Back to All Events

Release Your Dybbuk

Are we possessed? In Yiddish folklore tradition, we release ourselves from possession by exorcizing the “dybbuk”, a wandering spirit that clings to our bodies and communicates messages from the dead. During this hour-long workshop, performance artist Julie Weitz will share stories about the dybbuk and introduce simple movement techniques inspired by Yiddish dance, as well as mystical rituals of exorcism. Participants are encouraged to dress comfortably and all are welcome!

The workshop shares research from Weitz's “Holy Names for Our Dybbuk,” a performance art project that reimagines a dybbuk exorcism as a movement-based ritual at sites of Jewish memory in Poland. The performance represents the culmination of Weitz’s extensive research during her tenure as a U.S. Fulbright Scholar. Centered on revitalizing Yiddish folklore in Poland, Weitz employs collaborative performance strategies that intricately weave together Yiddish dance, song, mask, and storytelling at sites of Jewish memory. "Holy Names for Our Dybbuk" premiered at the 8th annual FestivALT in Kraków on June 30, 2024 and will be presented at The Polin Museum of the History of Polish Jews in Warsaw on September 25, 2024.

▶ _Task_:
The dybbuk workshop listing names the elements that Weitz's collaborative performance strategies weave together. List each one.

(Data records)
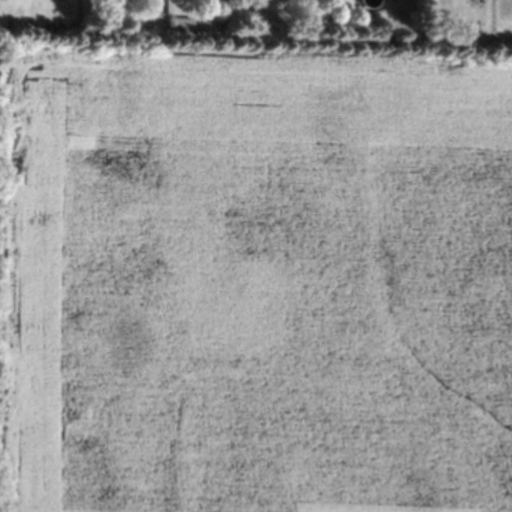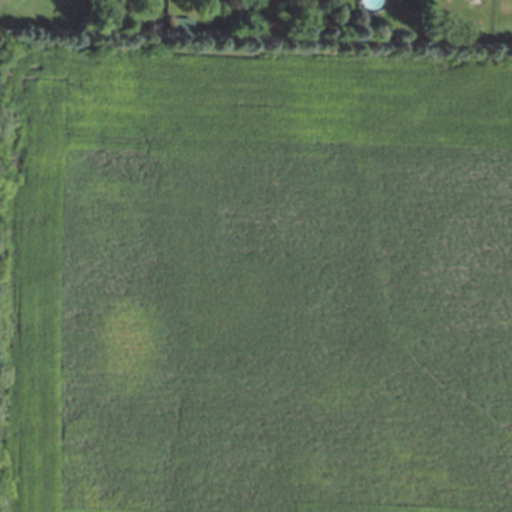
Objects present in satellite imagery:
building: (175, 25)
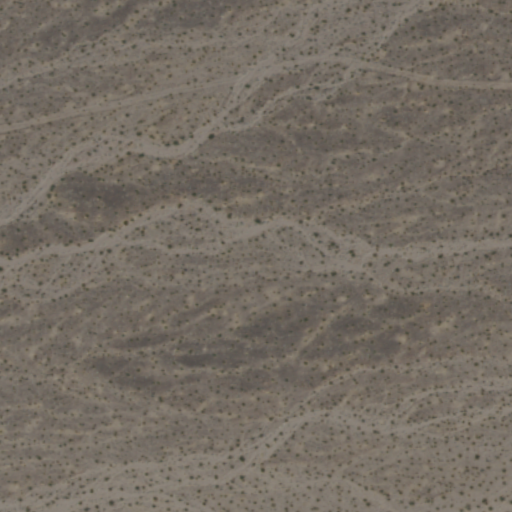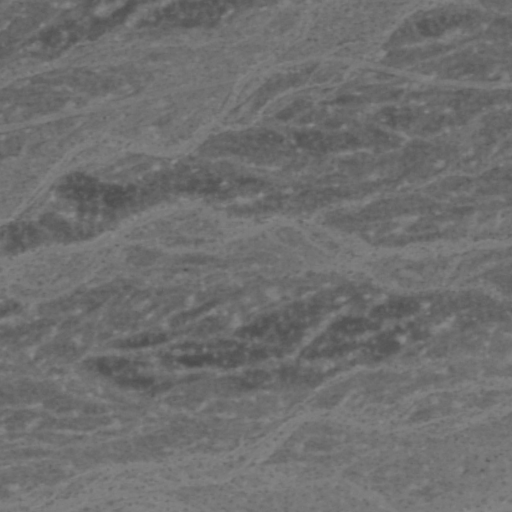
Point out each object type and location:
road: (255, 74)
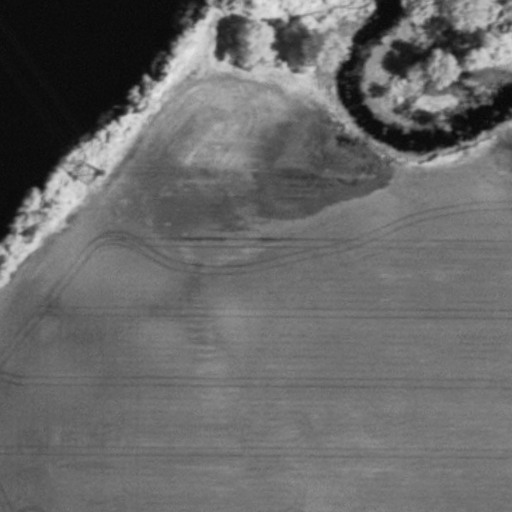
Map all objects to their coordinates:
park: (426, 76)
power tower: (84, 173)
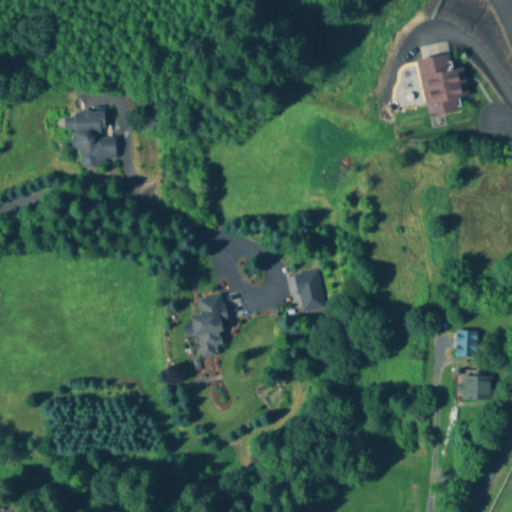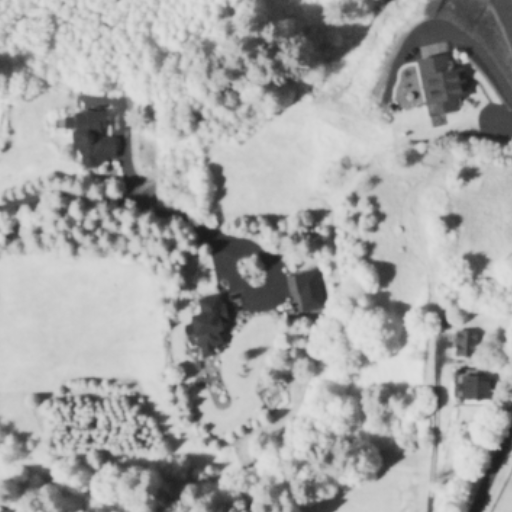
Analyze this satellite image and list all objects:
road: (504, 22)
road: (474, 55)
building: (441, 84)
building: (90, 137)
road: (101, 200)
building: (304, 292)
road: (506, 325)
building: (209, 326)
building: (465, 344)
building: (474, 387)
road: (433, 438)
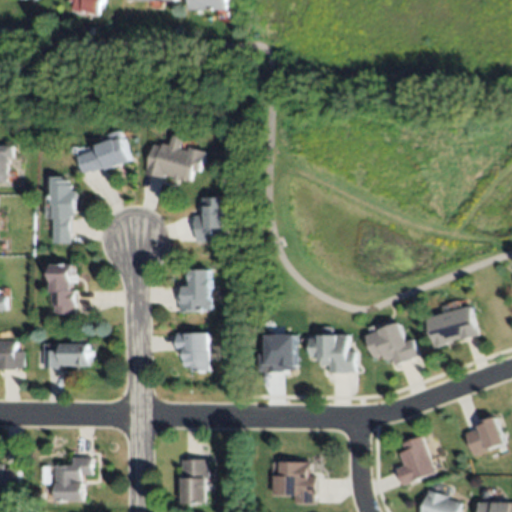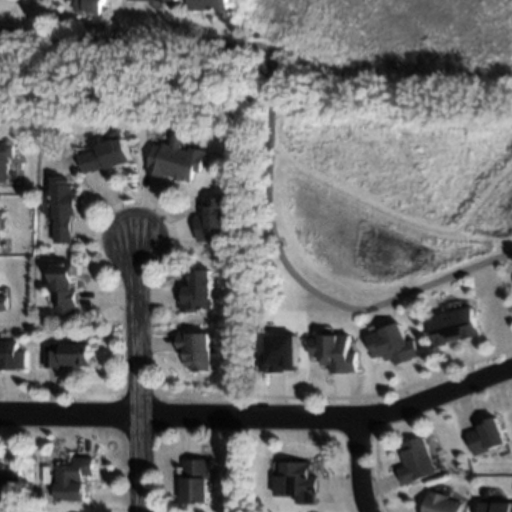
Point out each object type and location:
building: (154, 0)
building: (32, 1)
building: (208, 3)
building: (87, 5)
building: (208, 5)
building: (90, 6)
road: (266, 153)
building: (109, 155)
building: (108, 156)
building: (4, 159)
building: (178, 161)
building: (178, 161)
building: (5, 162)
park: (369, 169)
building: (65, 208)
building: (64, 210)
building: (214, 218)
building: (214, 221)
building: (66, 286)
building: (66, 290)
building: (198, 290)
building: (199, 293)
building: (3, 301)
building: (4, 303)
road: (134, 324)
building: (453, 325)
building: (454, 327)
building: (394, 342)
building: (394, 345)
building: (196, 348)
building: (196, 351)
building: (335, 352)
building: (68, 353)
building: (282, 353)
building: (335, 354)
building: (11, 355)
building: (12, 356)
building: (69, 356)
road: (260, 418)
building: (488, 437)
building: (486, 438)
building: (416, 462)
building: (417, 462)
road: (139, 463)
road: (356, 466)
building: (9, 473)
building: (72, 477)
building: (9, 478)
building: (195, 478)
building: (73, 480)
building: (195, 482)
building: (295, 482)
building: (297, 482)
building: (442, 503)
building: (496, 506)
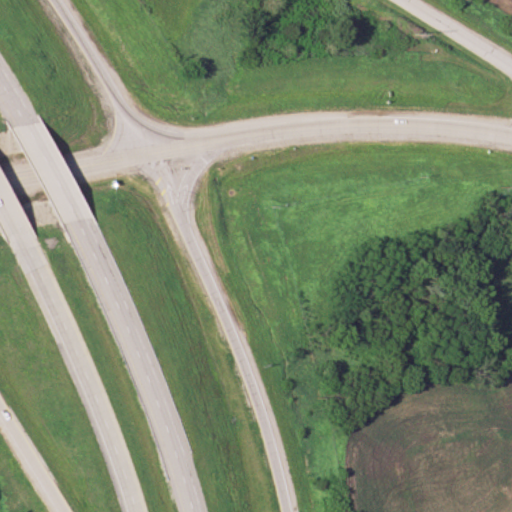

▶ _Exercise answer_:
Yiddish dance, song, mask, storytelling